** What is required **
The required output is every line from the beginning of the entries below through the line that includes "Apport de la télédétection satellitaire à la", copied exactly.

** Extracted entries **
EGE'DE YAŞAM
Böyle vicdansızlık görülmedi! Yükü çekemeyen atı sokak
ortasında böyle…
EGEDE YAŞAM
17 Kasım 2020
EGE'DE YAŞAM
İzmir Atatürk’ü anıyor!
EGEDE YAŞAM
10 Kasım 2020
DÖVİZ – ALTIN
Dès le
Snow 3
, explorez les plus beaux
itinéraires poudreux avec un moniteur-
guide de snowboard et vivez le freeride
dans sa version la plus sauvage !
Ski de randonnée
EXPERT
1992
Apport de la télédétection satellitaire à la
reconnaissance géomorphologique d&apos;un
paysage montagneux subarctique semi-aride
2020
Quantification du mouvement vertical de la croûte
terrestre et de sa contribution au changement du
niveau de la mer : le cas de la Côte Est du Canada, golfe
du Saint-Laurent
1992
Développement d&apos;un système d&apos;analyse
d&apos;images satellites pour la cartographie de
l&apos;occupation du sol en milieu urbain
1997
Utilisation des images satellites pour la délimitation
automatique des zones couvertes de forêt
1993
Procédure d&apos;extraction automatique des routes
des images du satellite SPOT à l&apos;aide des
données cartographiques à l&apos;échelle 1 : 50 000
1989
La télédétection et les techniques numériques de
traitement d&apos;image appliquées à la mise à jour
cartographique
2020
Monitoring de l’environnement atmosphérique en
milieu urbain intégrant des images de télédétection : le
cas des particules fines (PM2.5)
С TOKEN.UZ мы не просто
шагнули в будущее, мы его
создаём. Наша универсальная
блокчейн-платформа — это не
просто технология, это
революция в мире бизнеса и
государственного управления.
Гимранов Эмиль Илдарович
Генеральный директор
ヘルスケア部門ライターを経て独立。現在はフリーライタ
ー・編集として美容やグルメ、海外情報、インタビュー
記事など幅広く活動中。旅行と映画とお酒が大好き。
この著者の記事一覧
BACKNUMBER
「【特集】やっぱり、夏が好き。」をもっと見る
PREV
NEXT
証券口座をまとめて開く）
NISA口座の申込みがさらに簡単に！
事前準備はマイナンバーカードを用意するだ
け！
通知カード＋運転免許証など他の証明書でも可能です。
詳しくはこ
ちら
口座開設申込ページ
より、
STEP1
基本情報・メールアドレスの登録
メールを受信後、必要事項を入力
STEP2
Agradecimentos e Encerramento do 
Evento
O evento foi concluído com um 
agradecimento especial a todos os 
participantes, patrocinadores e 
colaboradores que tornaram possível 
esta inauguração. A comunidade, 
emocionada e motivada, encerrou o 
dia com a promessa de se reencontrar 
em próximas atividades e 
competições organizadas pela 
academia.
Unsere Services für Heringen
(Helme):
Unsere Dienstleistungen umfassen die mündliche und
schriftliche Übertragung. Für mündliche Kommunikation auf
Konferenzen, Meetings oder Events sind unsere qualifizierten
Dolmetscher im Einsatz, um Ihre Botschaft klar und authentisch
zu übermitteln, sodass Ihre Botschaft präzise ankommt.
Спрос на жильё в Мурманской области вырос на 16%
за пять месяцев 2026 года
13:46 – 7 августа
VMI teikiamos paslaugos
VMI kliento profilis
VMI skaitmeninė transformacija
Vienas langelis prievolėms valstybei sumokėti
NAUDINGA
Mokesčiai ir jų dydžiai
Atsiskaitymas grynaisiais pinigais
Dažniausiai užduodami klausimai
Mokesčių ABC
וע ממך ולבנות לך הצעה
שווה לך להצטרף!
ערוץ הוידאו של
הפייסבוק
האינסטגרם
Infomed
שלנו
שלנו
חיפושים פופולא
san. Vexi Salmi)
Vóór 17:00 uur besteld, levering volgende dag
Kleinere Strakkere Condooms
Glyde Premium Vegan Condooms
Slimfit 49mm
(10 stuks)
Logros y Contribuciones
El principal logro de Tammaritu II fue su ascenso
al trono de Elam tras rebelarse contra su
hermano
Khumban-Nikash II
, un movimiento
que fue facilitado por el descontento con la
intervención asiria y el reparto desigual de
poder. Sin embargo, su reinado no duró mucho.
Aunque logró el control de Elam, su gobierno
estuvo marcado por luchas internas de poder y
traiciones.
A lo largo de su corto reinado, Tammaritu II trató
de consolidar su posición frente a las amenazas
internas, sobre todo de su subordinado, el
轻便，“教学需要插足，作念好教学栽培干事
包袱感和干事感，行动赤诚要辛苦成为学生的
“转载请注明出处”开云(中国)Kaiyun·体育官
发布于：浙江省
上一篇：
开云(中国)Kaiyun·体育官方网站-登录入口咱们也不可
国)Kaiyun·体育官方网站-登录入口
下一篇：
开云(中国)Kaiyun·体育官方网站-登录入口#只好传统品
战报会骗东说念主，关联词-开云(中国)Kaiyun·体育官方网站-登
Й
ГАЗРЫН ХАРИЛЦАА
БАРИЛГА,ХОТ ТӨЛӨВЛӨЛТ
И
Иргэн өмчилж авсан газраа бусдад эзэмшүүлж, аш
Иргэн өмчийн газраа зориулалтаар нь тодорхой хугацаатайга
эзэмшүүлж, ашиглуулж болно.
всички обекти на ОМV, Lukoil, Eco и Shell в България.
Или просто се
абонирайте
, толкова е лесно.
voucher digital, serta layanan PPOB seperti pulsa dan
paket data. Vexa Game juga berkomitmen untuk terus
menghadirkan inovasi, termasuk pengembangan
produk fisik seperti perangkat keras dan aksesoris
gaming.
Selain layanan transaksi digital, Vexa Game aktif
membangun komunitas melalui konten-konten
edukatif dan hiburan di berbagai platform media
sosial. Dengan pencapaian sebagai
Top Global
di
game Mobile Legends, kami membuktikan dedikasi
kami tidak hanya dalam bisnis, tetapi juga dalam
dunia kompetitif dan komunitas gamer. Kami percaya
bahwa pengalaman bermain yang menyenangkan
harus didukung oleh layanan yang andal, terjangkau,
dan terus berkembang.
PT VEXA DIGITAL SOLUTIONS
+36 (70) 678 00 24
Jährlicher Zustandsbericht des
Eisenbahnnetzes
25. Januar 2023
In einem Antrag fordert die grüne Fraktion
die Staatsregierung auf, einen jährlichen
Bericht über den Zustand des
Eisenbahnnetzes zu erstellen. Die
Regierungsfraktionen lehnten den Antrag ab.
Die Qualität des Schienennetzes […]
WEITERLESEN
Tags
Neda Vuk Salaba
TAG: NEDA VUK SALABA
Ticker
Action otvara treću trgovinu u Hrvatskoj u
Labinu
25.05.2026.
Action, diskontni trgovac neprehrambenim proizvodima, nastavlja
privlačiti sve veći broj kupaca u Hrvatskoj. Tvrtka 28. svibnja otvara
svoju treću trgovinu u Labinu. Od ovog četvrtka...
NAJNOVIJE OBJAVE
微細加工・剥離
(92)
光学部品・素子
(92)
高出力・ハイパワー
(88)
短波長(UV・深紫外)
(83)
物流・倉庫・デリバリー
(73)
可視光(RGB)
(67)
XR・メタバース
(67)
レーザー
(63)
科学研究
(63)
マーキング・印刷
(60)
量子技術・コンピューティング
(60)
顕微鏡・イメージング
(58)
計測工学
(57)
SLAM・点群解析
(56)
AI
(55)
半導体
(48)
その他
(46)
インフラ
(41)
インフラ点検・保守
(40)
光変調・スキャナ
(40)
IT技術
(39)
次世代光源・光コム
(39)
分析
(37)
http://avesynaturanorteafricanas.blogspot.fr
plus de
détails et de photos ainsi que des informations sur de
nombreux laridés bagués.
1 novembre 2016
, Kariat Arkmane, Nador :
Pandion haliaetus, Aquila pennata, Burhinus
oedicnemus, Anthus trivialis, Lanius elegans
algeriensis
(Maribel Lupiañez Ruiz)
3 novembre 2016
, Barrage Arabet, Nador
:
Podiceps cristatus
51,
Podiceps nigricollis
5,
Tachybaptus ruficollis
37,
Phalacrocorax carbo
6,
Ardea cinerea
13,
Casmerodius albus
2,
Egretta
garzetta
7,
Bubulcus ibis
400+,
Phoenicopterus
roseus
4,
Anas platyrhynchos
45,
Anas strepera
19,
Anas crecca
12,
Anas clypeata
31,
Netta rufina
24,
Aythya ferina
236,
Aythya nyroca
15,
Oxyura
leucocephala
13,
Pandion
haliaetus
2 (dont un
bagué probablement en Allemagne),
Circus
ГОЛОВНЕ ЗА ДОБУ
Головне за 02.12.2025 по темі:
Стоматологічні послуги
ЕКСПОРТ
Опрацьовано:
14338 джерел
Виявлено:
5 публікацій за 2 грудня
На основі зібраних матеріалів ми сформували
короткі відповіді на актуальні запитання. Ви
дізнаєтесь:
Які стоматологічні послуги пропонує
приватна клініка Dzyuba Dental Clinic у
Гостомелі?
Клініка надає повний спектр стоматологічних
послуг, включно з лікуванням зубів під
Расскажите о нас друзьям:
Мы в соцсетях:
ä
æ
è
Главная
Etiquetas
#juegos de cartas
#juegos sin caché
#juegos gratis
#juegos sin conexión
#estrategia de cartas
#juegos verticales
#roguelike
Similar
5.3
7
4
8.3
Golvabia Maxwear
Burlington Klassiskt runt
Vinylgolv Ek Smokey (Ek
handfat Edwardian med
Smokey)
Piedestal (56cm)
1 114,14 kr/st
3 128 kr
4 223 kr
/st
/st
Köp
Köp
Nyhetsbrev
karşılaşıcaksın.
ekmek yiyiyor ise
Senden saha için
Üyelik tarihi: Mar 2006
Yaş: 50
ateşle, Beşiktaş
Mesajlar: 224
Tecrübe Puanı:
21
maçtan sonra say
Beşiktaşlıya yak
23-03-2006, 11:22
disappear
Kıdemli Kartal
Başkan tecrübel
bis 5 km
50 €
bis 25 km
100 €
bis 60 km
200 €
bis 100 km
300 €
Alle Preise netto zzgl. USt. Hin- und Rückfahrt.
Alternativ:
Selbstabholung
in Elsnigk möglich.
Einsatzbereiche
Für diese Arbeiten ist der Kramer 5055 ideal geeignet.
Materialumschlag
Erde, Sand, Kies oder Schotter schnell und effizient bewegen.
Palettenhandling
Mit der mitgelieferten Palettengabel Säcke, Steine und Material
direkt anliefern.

** Reply to the exercise **
EGE'DE YAŞAM
Böyle vicdansızlık görülmedi! Yükü çekemeyen atı sokak
ortasında böyle…
EGEDE YAŞAM
17 Kasım 2020
EGE'DE YAŞAM
İzmir Atatürk’ü anıyor!
EGEDE YAŞAM
10 Kasım 2020
DÖVİZ – ALTIN
Dès le
Snow 3
, explorez les plus beaux
itinéraires poudreux avec un moniteur-
guide de snowboard et vivez le freeride
dans sa version la plus sauvage !
Ski de randonnée
EXPERT
1992
Apport de la télédétection satellitaire à la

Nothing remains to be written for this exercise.